Auto i buty na obcasie lub tzw. koturny nie będą dobrym pomysłem. Powód jest prosty – kierowca powinien „czuć” pedał hamulca, sprzęgła i gazu. A to czucie jest niezmiernie ważne w sytuacjach nagłych, wymagających hamowania awaryjnego. Wygodne obuwie to szybsza reakcja. To bezpieczeństwo. Szpilki z pewnością nie ułatwiają szybkiej reakcji. Podobnie sandały z wiązaniem na kostce lub klapki, które mogą się po prostu zsunąć. Takie buty są dodatkową przeszkodą w komfortowej jeździe.
A więc kierowca plus auto równa się wygodne obuwie.
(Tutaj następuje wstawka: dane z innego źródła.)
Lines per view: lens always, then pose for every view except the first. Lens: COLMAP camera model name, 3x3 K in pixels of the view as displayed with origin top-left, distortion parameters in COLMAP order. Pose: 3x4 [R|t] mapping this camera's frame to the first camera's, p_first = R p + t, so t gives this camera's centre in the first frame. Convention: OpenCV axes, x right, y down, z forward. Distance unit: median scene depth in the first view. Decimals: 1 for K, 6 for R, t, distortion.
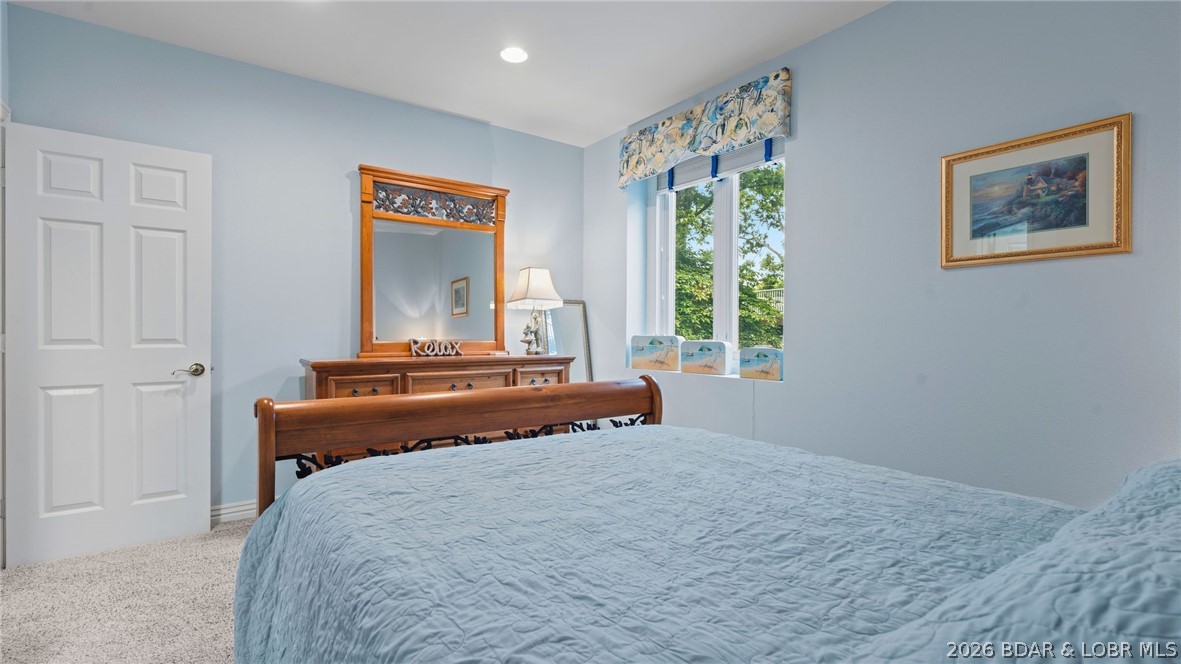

Na płaskiej podeszwie, niezbyt grubej (maksymalnie 2-2,5 cm). Obuwie dobrze trzymające się stopy. Buty sportowe lub trampki będą najlepszym rozwiązaniem. I nie trzeba rezygnować ze szpilek. Panie mogą przecież zmienić buty przed jazdą i po jeździe. Zmiana obuwia to tylko chwila, ale korzyści takie jak bezpieczeństwo i komfortowa jazda są nie do przecenienia.